Ketika orang bodoh hanya bisa menanti sejarah turun dari langit tanpa melakukan apapun, maka hanya orang pintar yang menjalankan mandat Tuhan untuk membuat sejarah.
Sejarah itu dibuat. Tuhan memang mencipta semuanya, tapi manusia yang sebetulnya beruntunglah yang diberi mandat untuk membuat sejarah. Sejarah yang kita bicarakan disini, sejarah bukan sekedar cerita apalagi omong kosong, tapi sejarah sebagai sesuatu yang terjadi. Jadi ketika kita sedang lakukan sesuatu, sebenarnya kita sedang membuat sejarah. “Kau tak akan pernah tahu takdirmu,” begitu dalam film Benyamin Button. Itu bukti keagungan Tuhan Yang Maha Adil. Betapa demokratisnya Tuhan dengan memberi kita pilihan dan kesempatan untuk membuat sejarah. Setidaknya sejarah kita sendiri. Sebuah sejarah kecil, yang jika kita maknai juga tak kalah indah dengan sejarah besar. Merubah sejarah (nasib) adalah hak manusia. Nasib manusia sejatinya ditentukan bagaimana perjuangannya. Begitupun sejarah seorang anak manusia ditentukan oleh kerja kerasnya. Semua murid saya tahu apa itu kerja keras. Mereka pun sedang membuat sejarah mereka sendiri. Dimana pun mereka berada, mereka sedang malakukannya. Sejarah itu perjalanan hidup. Berjalan adalah berjuang. Alkisah, hiduplah seorang murid saya bernama Ridho Damara. Tolong jangan bayangkan dia setampan Donnie Damara waktu masih muda dulu! Ibu Ridho Seorang Guru Bahasa Indonesia di sebuah sekolah di Sumatera Selatan. Wajah Ridho adalah wajah-wajah yang tidak meyakinkan.
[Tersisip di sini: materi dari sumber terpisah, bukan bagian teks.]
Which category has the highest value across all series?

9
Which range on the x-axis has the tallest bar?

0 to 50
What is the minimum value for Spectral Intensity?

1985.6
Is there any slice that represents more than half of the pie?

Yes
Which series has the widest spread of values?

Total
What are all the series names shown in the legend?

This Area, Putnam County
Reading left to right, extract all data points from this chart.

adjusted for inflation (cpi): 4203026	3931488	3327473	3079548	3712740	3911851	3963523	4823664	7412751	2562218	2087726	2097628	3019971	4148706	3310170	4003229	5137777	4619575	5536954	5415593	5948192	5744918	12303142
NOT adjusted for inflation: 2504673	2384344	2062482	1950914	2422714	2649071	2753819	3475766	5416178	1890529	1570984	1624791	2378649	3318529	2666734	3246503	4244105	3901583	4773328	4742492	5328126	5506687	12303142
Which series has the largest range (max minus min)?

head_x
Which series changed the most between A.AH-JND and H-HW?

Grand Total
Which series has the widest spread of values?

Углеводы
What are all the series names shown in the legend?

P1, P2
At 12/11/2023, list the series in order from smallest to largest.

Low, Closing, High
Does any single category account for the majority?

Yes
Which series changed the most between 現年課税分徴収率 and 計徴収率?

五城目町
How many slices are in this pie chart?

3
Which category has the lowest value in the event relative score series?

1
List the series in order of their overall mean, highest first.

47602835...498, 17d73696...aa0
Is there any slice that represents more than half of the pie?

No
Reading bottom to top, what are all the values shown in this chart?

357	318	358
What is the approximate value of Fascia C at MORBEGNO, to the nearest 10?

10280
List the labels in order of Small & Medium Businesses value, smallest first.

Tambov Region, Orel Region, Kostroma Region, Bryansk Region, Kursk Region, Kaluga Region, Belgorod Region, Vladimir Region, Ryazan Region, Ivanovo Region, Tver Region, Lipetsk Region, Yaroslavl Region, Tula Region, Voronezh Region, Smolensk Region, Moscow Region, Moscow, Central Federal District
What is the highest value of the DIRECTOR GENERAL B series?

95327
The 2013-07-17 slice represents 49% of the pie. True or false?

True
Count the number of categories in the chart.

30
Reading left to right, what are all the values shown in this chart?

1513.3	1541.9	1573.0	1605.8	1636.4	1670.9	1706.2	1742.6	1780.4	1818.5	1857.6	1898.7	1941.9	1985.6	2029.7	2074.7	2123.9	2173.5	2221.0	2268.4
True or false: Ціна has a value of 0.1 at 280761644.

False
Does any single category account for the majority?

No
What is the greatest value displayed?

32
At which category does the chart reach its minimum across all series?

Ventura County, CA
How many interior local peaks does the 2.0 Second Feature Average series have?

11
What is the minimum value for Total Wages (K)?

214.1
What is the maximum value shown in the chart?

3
Doa ibunya agar Ridho setampan Donnie Damara, nampaknya tidak terkabul. Tapi, Ridho setidaknya lebih pintar daripada Donnie Damara. Itu menurut saya, imajinasi bocah ini cukup tinggi. Dia bisa memikirkan apa yang orang lain tidak pikirkan. Serupa dengan kawan sepadepokannya di SMAN Sumsel, seperti Area Ganra, Otan, Hendro dan lainnya. Mereka adalah orang kreatif dan kelas pekerja yang tangguh. Ridho sendiri berbakat stand up Comedy. Mereka tergolong sebagai orang yang saya saluti. Meski kepintaran mereka tak terlihat secara konvensional, mereka bisa bikin saya kagum. Tiap kali mengobrol tidak serius dengan mereka, saya merasa terkagum-kagum. Mereka bisa bicara ngalor-ngidul, tapi isi omongan mereka sangat berisi. Tak kalah dengan mahasiswa. Tak hanya itu, mereka juga pekerja keras yang bisa diandalkan. Mereka bisa menjadi konseptor yang kenal medan sekaligus eksekutor yang bersemangat. Tak semua orang bisa seperti mereka. Lulusan universitas bergaji tinggi, yang katanya konseptor, yang kadang nangkring di kantor saya, tidak bisa setangguh Ridho cs.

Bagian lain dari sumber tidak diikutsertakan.